Drag is a beautiful world – where you can create your own reality.

“Drag is a beautiful world – where you can create your own reality. Even straight people can do drag. It is a genderless world of fantasies,” says Luna, who enjoys drag as an extension of their self-expression.

“While these worlds may seem transgressive and alienating to the cishet society, the fact is, both erotic practices and loud fashion have seeped into the mainstream sexual and fashion repertoire,” says gay designer Navonil Das of the brand Dev R Nil.

Das celebrates the country’s drag scene and has been organizing ‘Pink Parties’ across the country for more than a decade. Pink Parties, which are safe spaces for queer people to meet and hang out, originally began as a protest against a university in Delhi that did not allow a trans person to enter due to their sexuality and choice of clothing.

“Fashion for the queer society means wearing their identity, literally,” said Das, who has organized over 120 Pink Parties, which include activities like drag races, kink explorations, go-go boys and performances.

“The queer look is all about being visible. It is about rebellion, a form of shock therapy for the society that has ignored and invisibilized us,” he adds.

The hyper-inclusive world of queer fashion challenges the view that gayness is a curable tendency in an abnormal society.

“There is no particular definition for drag. I have known a very timid woman who suddenly turned into a bold, abuse-slinging personality when in drag,” says Rayyan, adding that they also know of a person who identified as a cisgender man but realized they were trans while exploring and falling in love with their feminine side in drag.“It is common for people to be straight in real life and queer in drag,” says Rayyan.

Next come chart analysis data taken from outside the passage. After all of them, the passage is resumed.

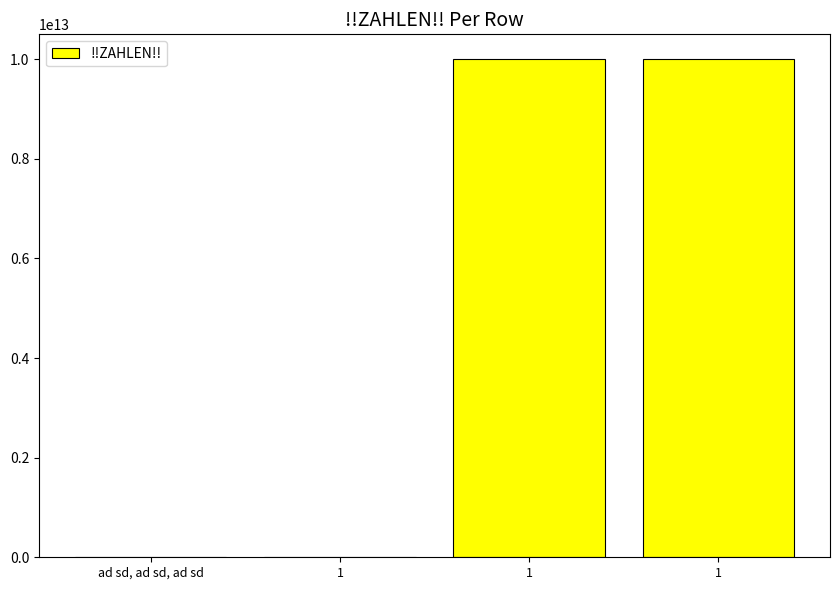

Are the bars horizontal?

No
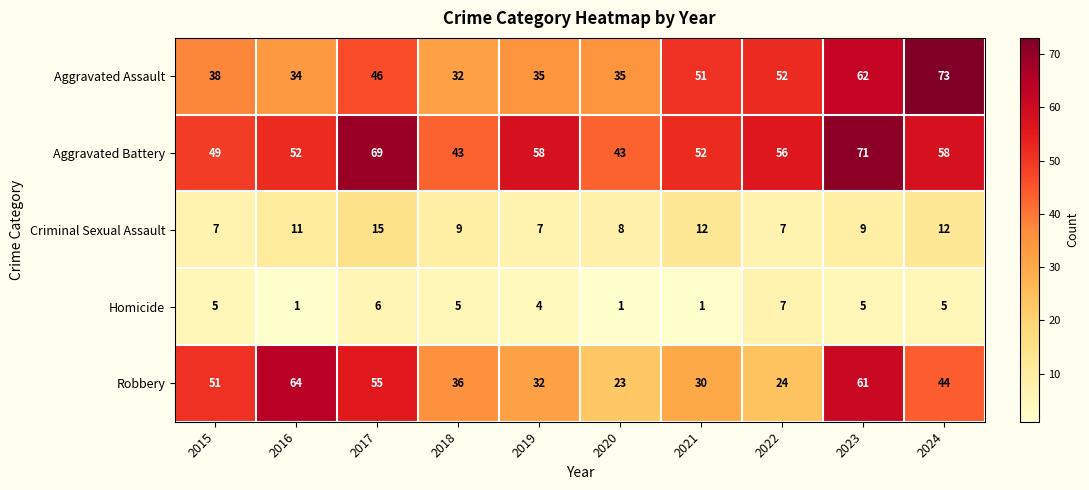

What is the highest value of the Aggravated Battery series?

71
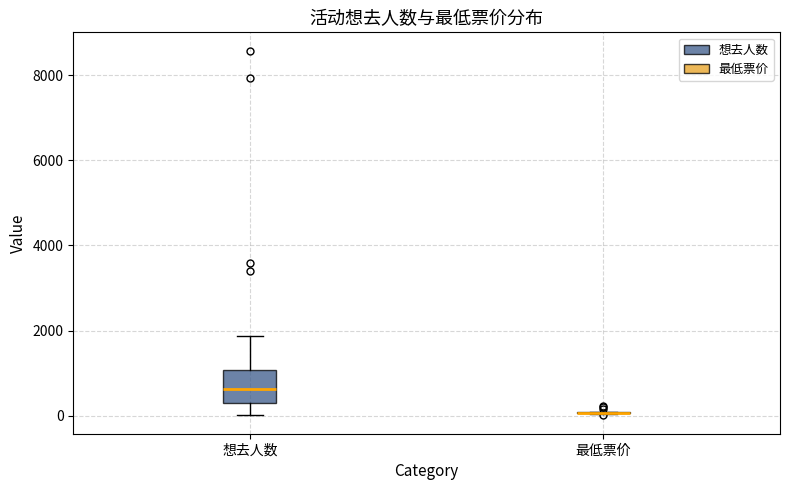

Which box is the tallest, from its lower edge to its upper edge?

想去人数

Despite the limitations and biases inherent in the fashion industry, the queer community celebrates every opportunity to gain visibility in this highly competitive world. Can fashion bring lasting social change? Mx Siaan, a non-binary drag king, answers, “As a powerful form of self-expression, fashion has the potential to bring up deep-seated questions about patriarchy and prejudices. I hope fashion continues to encourage people to evolve, do more, and be more.”